** EXERCISE DATA follows **

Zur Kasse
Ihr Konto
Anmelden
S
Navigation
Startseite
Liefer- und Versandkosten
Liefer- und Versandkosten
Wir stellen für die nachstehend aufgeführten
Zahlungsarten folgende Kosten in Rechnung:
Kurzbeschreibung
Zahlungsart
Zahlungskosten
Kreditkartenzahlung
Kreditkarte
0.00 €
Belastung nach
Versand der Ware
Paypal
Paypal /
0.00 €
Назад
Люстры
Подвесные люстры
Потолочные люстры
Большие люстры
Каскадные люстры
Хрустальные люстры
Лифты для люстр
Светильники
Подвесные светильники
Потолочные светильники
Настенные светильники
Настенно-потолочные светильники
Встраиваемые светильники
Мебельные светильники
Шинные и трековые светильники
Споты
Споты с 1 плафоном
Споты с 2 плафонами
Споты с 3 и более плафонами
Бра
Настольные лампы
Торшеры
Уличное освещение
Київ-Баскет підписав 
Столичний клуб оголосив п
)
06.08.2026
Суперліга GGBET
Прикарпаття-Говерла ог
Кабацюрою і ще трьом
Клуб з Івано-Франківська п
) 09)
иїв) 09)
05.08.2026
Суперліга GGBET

** End of EXERCISE DATA **
** EXERCISE DATA follows **

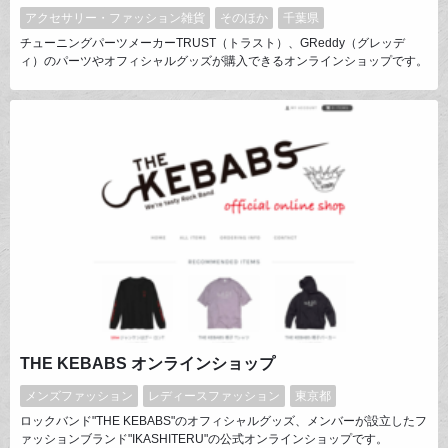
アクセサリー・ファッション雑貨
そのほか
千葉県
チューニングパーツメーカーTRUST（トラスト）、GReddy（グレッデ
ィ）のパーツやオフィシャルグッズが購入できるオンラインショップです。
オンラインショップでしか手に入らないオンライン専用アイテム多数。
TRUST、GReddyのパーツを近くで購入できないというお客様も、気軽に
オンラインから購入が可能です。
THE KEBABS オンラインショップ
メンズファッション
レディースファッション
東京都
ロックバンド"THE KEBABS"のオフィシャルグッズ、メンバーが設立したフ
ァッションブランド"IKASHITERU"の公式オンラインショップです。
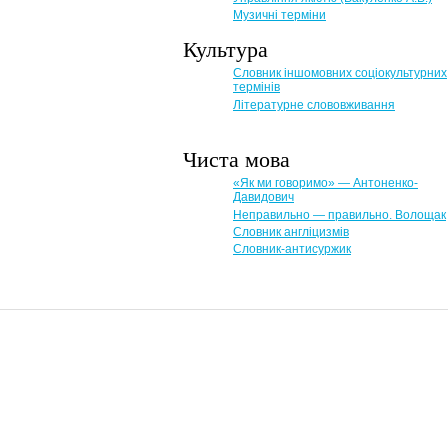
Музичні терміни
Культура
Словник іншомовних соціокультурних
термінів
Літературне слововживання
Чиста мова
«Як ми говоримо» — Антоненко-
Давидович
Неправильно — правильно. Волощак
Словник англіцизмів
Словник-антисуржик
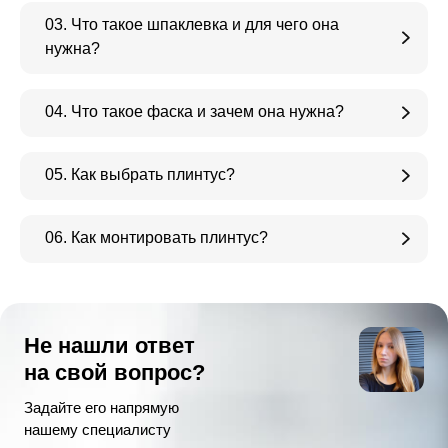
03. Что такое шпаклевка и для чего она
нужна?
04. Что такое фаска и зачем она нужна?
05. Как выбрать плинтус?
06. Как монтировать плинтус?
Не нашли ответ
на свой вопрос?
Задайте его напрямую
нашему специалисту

** End of EXERCISE DATA **
** EXERCISE DATA follows **

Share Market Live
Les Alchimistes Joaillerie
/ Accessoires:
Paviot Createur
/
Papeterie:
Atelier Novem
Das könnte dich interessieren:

** End of EXERCISE DATA **

THE PROBLEM -> Examine the records above and give the number of lines in which the string "KEBABS" appears, with no other words.

FINAL ANSWER -> 2